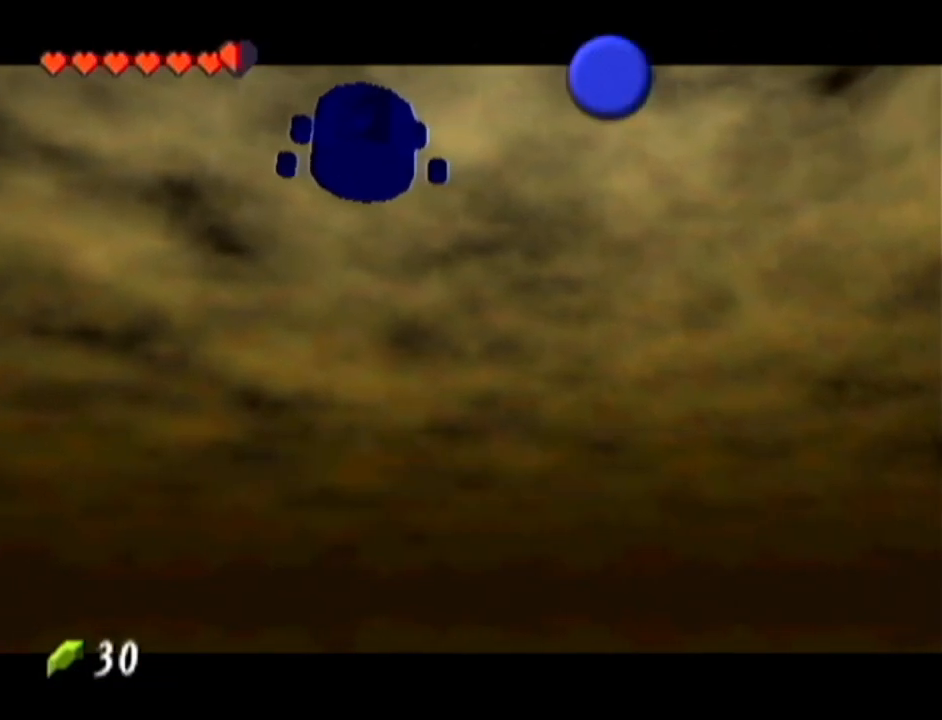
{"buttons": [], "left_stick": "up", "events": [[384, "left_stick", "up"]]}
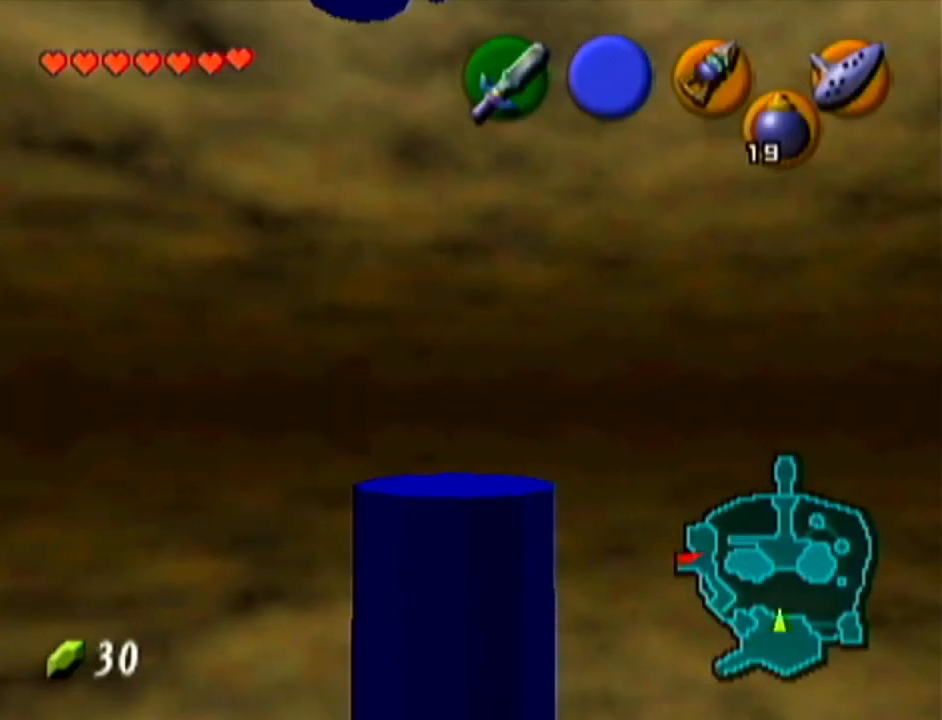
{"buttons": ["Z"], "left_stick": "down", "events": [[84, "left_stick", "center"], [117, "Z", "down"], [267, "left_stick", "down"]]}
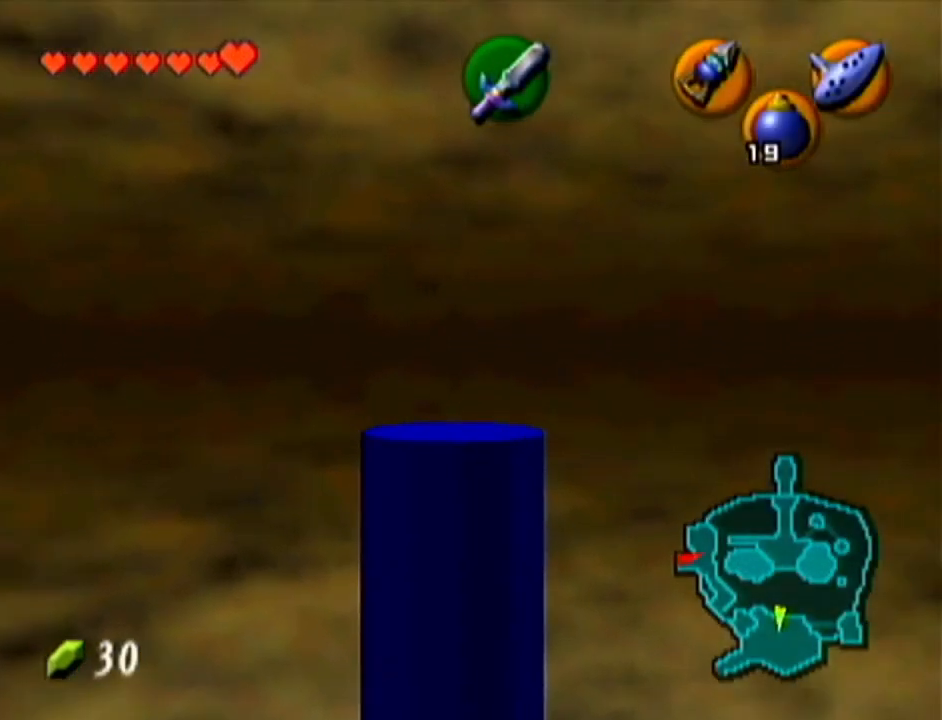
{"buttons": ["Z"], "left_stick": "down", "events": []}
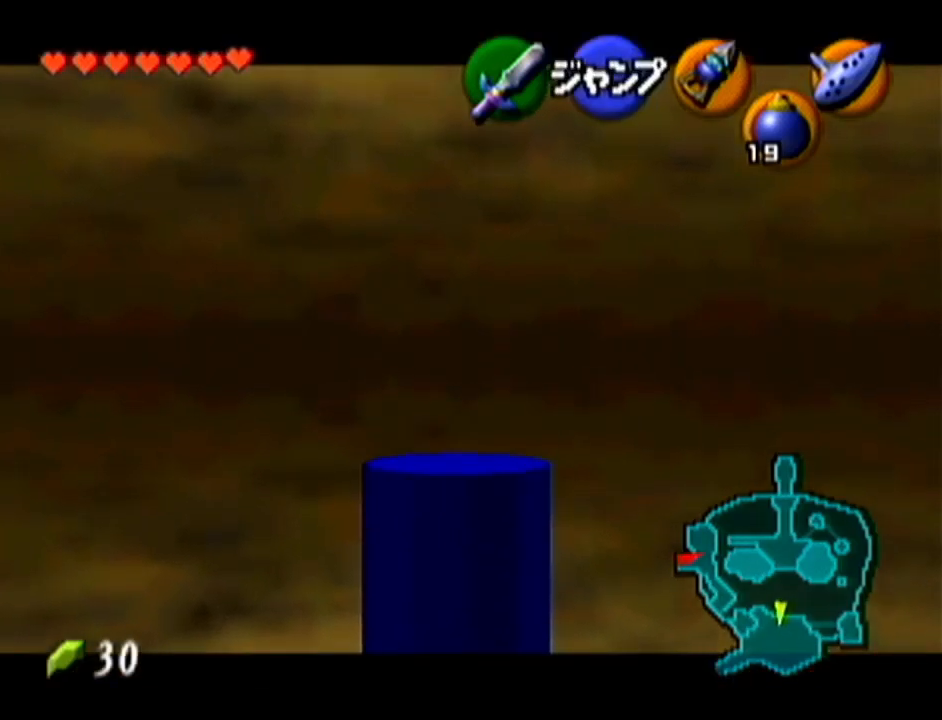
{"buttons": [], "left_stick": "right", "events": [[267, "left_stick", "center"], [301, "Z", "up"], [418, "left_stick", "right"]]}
::::::::::
Task item: Would you reproduce each line of the material exactly, omitting the images?

Your solution:
{"buttons": [], "left_stick": "up", "events": [[384, "left_stick", "up"]]}
{"buttons": ["Z"], "left_stick": "down", "events": [[84, "left_stick", "center"], [117, "Z", "down"], [267, "left_stick", "down"]]}
{"buttons": ["Z"], "left_stick": "down", "events": []}
{"buttons": [], "left_stick": "right", "events": [[267, "left_stick", "center"], [301, "Z", "up"], [418, "left_stick", "right"]]}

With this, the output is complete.